* Data shown
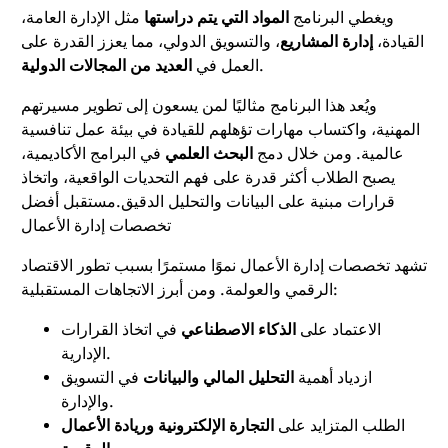
ويغطي البرنامج
المواد التي يتم دراستها
مثل الإدارة العامة،
القيادة،
إدارة المشاريع
، والتسويق الدولي، مما يعزز القدرة على
.
العمل في
العديد من المجالات الدولية
ويُعد هذا البرنامج مثاليًا لمن يسعون إلى تطوير مسيرتهم
المهنية، واكتساب مهارات تؤهلهم للقيادة في بيئة عمل تنافسية
عالمية. ومن خلال دمج
البحث العلمي
في البرامج الأكاديمية،
يصبح الطلاب أكثر قدرة على فهم التحديات الواقعية، واتخاذ
قرارات مبنية على البيانات والتحليل الدقيق.مستقبل أفضل
تخصصات إدارة الأعمال
تشهد تخصصات إدارة الأعمال نموًا مستمرًا بسبب تطور الاقتصاد
الرقمي والعولمة. ومن أبرز الاتجاهات المستقبلية:
الاعتماد على
الذكاء الاصطناعي
في اتخاذ القرارات
الإدارية.
ازدياد أهمية
التحليل المالي والبيانات
في التسويق
والإدارة.
الطلب المتزايد على
التجارة الإلكترونية وريادة الأعمال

* Prompt
Copy out the text of the records above word for word, leaving out the pictures.

* Reply
ويغطي البرنامج
المواد التي يتم دراستها
مثل الإدارة العامة،
القيادة،
إدارة المشاريع
، والتسويق الدولي، مما يعزز القدرة على
.
العمل في
العديد من المجالات الدولية
ويُعد هذا البرنامج مثاليًا لمن يسعون إلى تطوير مسيرتهم
المهنية، واكتساب مهارات تؤهلهم للقيادة في بيئة عمل تنافسية
عالمية. ومن خلال دمج
البحث العلمي
في البرامج الأكاديمية،
يصبح الطلاب أكثر قدرة على فهم التحديات الواقعية، واتخاذ
قرارات مبنية على البيانات والتحليل الدقيق.مستقبل أفضل
تخصصات إدارة الأعمال
تشهد تخصصات إدارة الأعمال نموًا مستمرًا بسبب تطور الاقتصاد
الرقمي والعولمة. ومن أبرز الاتجاهات المستقبلية:
الاعتماد على
الذكاء الاصطناعي
في اتخاذ القرارات
الإدارية.
ازدياد أهمية
التحليل المالي والبيانات
في التسويق
والإدارة.
الطلب المتزايد على
التجارة الإلكترونية وريادة الأعمال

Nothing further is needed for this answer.